[Items listed in a dataset]
-=-=-=-=-
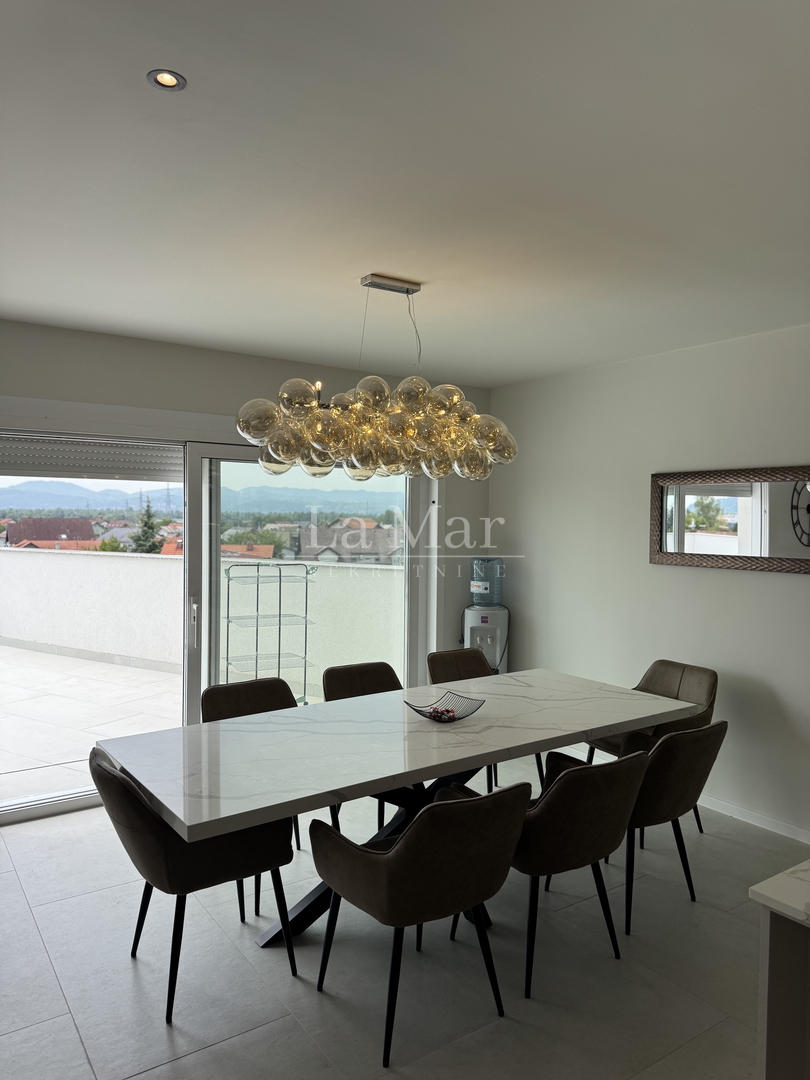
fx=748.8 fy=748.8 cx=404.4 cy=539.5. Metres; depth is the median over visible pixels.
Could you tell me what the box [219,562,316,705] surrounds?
wire shelf
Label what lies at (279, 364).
back wall
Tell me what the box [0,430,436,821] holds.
sliding glass door
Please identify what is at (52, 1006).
floor
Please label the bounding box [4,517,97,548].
house
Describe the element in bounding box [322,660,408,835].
chair
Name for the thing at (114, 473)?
roller shutter
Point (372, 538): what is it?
house
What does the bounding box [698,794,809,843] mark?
baseboard
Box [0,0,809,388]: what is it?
ceiling
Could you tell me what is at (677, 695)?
chair
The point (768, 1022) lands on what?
kitchen counter
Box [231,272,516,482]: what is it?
chandelier
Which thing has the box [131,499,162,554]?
tree
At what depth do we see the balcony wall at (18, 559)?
8.07 m
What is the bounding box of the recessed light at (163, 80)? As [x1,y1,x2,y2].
[147,69,185,90]
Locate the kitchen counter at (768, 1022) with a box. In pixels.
[750,861,809,1079]
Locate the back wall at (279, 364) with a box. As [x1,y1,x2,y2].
[0,320,491,669]
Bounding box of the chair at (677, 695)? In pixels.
[586,658,717,831]
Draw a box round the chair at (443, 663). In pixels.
[425,649,543,792]
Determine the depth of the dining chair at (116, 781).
2.51 m
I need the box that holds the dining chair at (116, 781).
[90,744,296,1023]
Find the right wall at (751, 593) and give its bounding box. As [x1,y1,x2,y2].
[487,322,809,844]
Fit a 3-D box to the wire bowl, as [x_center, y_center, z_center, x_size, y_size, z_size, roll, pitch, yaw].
[0.174,0.747,3.298,0.332,0.097,0.339,2,2,35]
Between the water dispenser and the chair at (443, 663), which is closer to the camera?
the chair at (443, 663)
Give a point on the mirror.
(782, 552)
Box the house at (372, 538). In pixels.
[293,520,402,562]
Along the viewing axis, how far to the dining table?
2.97 m
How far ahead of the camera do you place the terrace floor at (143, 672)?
6.11 m
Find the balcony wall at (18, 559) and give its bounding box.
[1,545,405,685]
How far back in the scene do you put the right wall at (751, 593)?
4.53 m
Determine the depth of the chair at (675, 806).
3.02 m
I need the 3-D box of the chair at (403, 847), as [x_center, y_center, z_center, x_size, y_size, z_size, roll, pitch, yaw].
[0.050,1.175,2.534,0.583,0.813,0.628,0,2,-35]
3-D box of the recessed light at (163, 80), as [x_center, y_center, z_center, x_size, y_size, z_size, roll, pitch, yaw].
[-0.562,-1.083,1.762,0.083,0.007,0.082,0,2,-35]
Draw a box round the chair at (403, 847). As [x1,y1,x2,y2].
[307,782,531,1065]
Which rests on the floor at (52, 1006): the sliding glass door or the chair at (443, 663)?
the chair at (443, 663)
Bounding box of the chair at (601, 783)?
[451,749,646,996]
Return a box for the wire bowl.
[404,691,484,723]
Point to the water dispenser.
(488, 638)
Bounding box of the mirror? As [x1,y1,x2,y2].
[648,465,809,573]
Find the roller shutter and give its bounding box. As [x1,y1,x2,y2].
[0,431,182,481]
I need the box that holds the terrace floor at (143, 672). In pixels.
[0,644,331,807]
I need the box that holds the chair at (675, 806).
[605,718,725,933]
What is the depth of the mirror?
4.15 m
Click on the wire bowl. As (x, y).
(452, 711)
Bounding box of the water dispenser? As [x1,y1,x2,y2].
[462,558,509,672]
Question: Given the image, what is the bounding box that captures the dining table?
[95,669,692,946]
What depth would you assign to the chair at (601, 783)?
2.65 m
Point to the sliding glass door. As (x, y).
(205, 543)
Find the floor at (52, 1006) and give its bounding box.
[0,753,802,1079]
-=-=-=-=-
WORK REQUIRED.
Leave out all images, then reproduce the entries above exactly.

ANSWER TO THIS PROBLEM.
fx=748.8 fy=748.8 cx=404.4 cy=539.5. Metres; depth is the median over visible pixels.
Could you tell me what the box [219,562,316,705] surrounds?
wire shelf
Label what lies at (279, 364).
back wall
Tell me what the box [0,430,436,821] holds.
sliding glass door
Please identify what is at (52, 1006).
floor
Please label the bounding box [4,517,97,548].
house
Describe the element in bounding box [322,660,408,835].
chair
Name for the thing at (114, 473)?
roller shutter
Point (372, 538): what is it?
house
What does the bounding box [698,794,809,843] mark?
baseboard
Box [0,0,809,388]: what is it?
ceiling
Could you tell me what is at (677, 695)?
chair
The point (768, 1022) lands on what?
kitchen counter
Box [231,272,516,482]: what is it?
chandelier
Which thing has the box [131,499,162,554]?
tree
At what depth do we see the balcony wall at (18, 559)?
8.07 m
What is the bounding box of the recessed light at (163, 80)? As [x1,y1,x2,y2].
[147,69,185,90]
Locate the kitchen counter at (768, 1022) with a box. In pixels.
[750,861,809,1079]
Locate the back wall at (279, 364) with a box. As [x1,y1,x2,y2].
[0,320,491,669]
Bounding box of the chair at (677, 695)? In pixels.
[586,658,717,831]
Draw a box round the chair at (443, 663). In pixels.
[425,649,543,792]
Determine the depth of the dining chair at (116, 781).
2.51 m
I need the box that holds the dining chair at (116, 781).
[90,744,296,1023]
Find the right wall at (751, 593) and give its bounding box. As [x1,y1,x2,y2].
[487,322,809,844]
Fit a 3-D box to the wire bowl, as [x_center, y_center, z_center, x_size, y_size, z_size, roll, pitch, yaw].
[0.174,0.747,3.298,0.332,0.097,0.339,2,2,35]
Between the water dispenser and the chair at (443, 663), which is closer to the camera?
the chair at (443, 663)
Give a point on the mirror.
(782, 552)
Box the house at (372, 538). In pixels.
[293,520,402,562]
Along the viewing axis, how far to the dining table?
2.97 m
How far ahead of the camera do you place the terrace floor at (143, 672)?
6.11 m
Find the balcony wall at (18, 559) and give its bounding box.
[1,545,405,685]
How far back in the scene do you put the right wall at (751, 593)?
4.53 m
Determine the depth of the chair at (675, 806).
3.02 m
I need the 3-D box of the chair at (403, 847), as [x_center, y_center, z_center, x_size, y_size, z_size, roll, pitch, yaw].
[0.050,1.175,2.534,0.583,0.813,0.628,0,2,-35]
3-D box of the recessed light at (163, 80), as [x_center, y_center, z_center, x_size, y_size, z_size, roll, pitch, yaw].
[-0.562,-1.083,1.762,0.083,0.007,0.082,0,2,-35]
Draw a box round the chair at (403, 847). As [x1,y1,x2,y2].
[307,782,531,1065]
Which rests on the floor at (52, 1006): the sliding glass door or the chair at (443, 663)?
the chair at (443, 663)
Bounding box of the chair at (601, 783)?
[451,749,646,996]
Return a box for the wire bowl.
[404,691,484,723]
Point to the water dispenser.
(488, 638)
Bounding box of the mirror? As [x1,y1,x2,y2].
[648,465,809,573]
Find the roller shutter and give its bounding box. As [x1,y1,x2,y2].
[0,431,182,481]
I need the box that holds the terrace floor at (143, 672). In pixels.
[0,644,331,807]
I need the box that holds the chair at (675, 806).
[605,718,725,933]
What is the depth of the mirror?
4.15 m
Click on the wire bowl. As (x, y).
(452, 711)
Bounding box of the water dispenser? As [x1,y1,x2,y2].
[462,558,509,672]
Question: Given the image, what is the bounding box that captures the dining table?
[95,669,692,946]
What depth would you assign to the chair at (601, 783)?
2.65 m
Point to the sliding glass door. As (x, y).
(205, 543)
Find the floor at (52, 1006) and give its bounding box.
[0,753,802,1079]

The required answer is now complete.